Hedefledikleri okullara girmek için tüm sene boyunca pek çok aktiviteyi erteleyen çocukların bu yeni dönemdeki en büyük destekçinin anne ve babalar olması gerektiğine dikkat çeken DBE Davranış Bilimleri Enstitüsü Çocuk ve Genç Bölümü'nden Uzman Psikolog Şeyda Özdalga, "Çocuklar zorlu bir dönemi geride bıraktı. Aileler onların sterini azaltmak için sonuçlara odaklanmalı, çalışma dönemlerine, sınavdaki eksiklerine yönelik olumsuz yorumlardan kaçınmalı. Tüm çalışmalar, çabalar takdir edilmeli.

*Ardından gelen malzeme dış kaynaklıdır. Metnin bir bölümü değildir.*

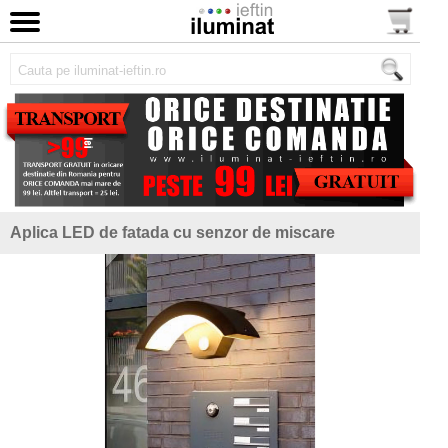
Aplica LED de fatada cu senzor de miscare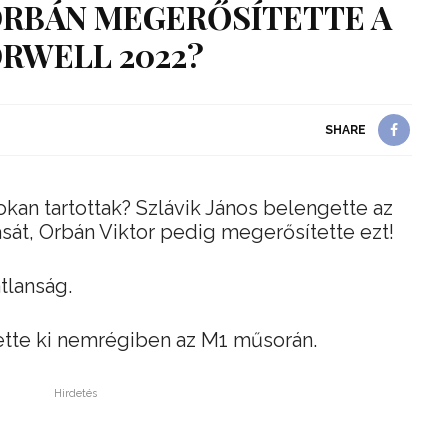
ORBÁN MEGERŐSÍTETTE A
ORWELL 2022?
SHARE
 sokan tartottak? Szlávik János belengette az
ását, Orbán Viktor pedig megerősítette ezt!
tlanság.
tette ki nemrégiben az M1 műsorán.
Hirdetés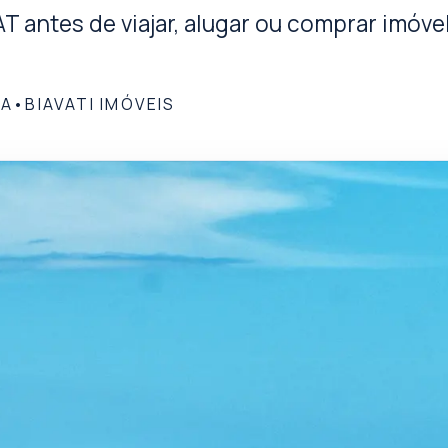
AT antes de viajar, alugar ou comprar imóve
RA
•
BIAVATI IMÓVEIS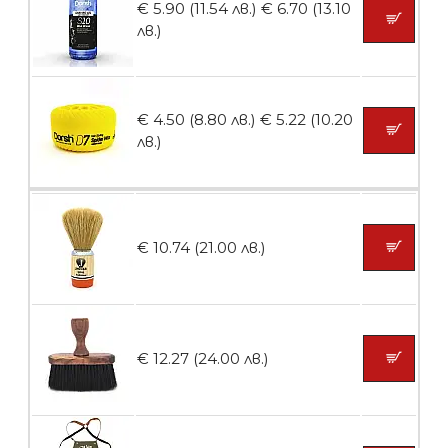
€ 5.90 (11.54 лв.)
€ 6.70 (13.10
лв.)
БЕЗПЛАТНО
€ 4.50 (8.80 лв.)
€ 5.22 (10.20
Пила тип ренде 2в1
лв.)
БЕЗПЛАТНО
€ 10.74 (21.00 лв.)
Пила тип ренде 2в1
€ 12.27 (24.00 лв.)
БЕЗПЛАТНО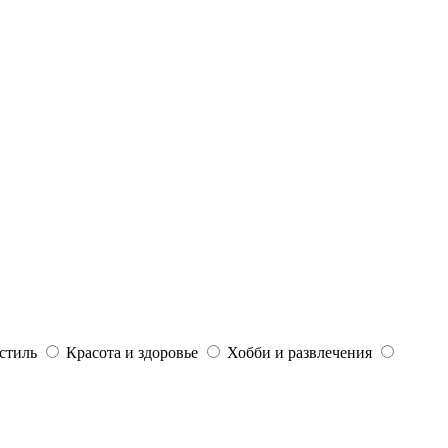
стиль
Красота и здоровье
Хобби и развлечения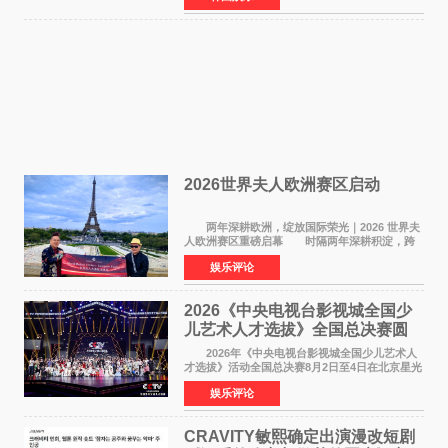
大""宏大"的"BIG"
2026世界夫人欧洲赛区启动
两年深耕欧洲，绽放国际荣光｜2026 世界夫
人欧洲赛区重磅启幕 时隔两年深耕积淀，跨
越多国文化游学！伴随着国际影响力持续攀升，
娱乐评论
2026 世界夫人欧洲赛区正式全面启动。本次赛区
落地，是世
2026《中央电视台影视城全国少
儿艺术人才选拔》全国总决赛圆
满落幕
2026年《中央电视台影视城全国少儿艺术人
才选拔》活动全国总决赛8月2日至4日在北京星光
影视园成功举办！ 活动于8月2日迎来全国总
娱乐评论
决赛的盛大开幕。一年一度的该项活动依然延续
着经典的四大板
CRAVITY敏熙确定出演漫改短剧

Ailelerin sonuçları olduğu gibi kabul etmesi, hayatın dönüm noktası olarak görmemesi, bir son veya başlangıç olarak değerlendirmemesi ve tüm sonuçlara doğal yaklaşması gerekir" dedi.

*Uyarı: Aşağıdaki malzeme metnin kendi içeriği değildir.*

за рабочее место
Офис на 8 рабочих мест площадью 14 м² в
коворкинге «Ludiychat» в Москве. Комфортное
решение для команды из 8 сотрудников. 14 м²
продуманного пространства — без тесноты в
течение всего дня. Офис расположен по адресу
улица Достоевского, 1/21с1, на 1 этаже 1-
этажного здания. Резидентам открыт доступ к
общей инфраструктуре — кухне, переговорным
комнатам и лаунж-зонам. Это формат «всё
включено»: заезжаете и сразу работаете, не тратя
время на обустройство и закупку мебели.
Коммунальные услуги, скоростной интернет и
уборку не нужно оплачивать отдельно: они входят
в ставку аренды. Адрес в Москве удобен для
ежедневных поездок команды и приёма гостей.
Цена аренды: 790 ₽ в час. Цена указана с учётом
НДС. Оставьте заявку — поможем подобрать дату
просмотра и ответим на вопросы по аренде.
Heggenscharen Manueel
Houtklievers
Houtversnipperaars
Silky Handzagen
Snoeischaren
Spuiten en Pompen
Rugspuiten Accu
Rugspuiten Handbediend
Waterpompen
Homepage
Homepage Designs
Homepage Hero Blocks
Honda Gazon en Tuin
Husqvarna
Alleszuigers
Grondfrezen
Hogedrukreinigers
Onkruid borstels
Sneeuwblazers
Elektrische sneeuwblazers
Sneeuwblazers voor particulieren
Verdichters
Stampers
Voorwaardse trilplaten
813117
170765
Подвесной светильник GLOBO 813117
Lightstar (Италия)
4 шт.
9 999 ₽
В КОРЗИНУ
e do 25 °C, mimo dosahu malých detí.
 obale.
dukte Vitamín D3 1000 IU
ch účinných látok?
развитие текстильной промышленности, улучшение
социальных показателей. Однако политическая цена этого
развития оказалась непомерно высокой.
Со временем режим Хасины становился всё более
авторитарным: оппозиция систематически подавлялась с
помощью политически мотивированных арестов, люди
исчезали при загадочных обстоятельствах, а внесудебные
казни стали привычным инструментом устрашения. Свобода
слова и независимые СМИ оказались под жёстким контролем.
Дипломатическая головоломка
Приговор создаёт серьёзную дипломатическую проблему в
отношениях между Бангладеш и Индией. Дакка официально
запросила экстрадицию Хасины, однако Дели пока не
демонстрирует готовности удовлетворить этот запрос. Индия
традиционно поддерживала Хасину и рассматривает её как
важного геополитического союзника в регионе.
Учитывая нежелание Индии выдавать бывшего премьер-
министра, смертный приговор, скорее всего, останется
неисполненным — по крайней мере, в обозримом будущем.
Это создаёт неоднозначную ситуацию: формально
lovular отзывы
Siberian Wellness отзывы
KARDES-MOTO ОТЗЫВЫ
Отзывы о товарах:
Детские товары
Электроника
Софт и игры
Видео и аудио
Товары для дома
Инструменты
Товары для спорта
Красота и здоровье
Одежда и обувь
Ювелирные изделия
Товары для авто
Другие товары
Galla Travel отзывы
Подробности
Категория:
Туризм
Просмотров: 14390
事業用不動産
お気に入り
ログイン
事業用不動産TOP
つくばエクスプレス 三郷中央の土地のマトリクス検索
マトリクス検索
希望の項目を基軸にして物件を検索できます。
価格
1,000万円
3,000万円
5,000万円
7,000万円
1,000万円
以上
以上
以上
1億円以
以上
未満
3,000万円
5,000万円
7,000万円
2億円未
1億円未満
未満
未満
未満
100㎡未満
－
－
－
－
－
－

Ailelerin yaşadıkları kaygıları çocuklara yansıtmaması gerektiğini anlatan Özdalga, "Bu dönemde çocukların performanslarına yönelik olumsuz yaklaşımların bir anlamı yok. Onlarla mevcut durumun değerlendirmesini yapmak, çalışarak yarattıkları farkları göstermek, onları değerli hissettirmek, çabası için teşekkür etmek yeterli olacaktır. Aileler gelecek sonuçları kendi kişisel başarılarının bir uzantısı olarak görmezlerse çocuklarına daha yardımcı olabilirler" ifadelerini kullandı.
Sınav sisteminde istediği bölüm yahut okulu kazanamayan öğrencilerin ne yazık ki mevcut sistemde başarısız olarak algılandığını anlatan Özdalga, "Kazanılacak okul hangisi olursa olsun öğrenci özellikleriyle fark yaratır ve hedefine farklı yollarla da ulaşabilir. Bunu yapabilmesi için ailelerin çocuğu desteklemeye devam etmesi, öğrencilerin ise kendilerine hedefler koyarak bu hedefleri gerçekleştirmesi gerekir" dedi.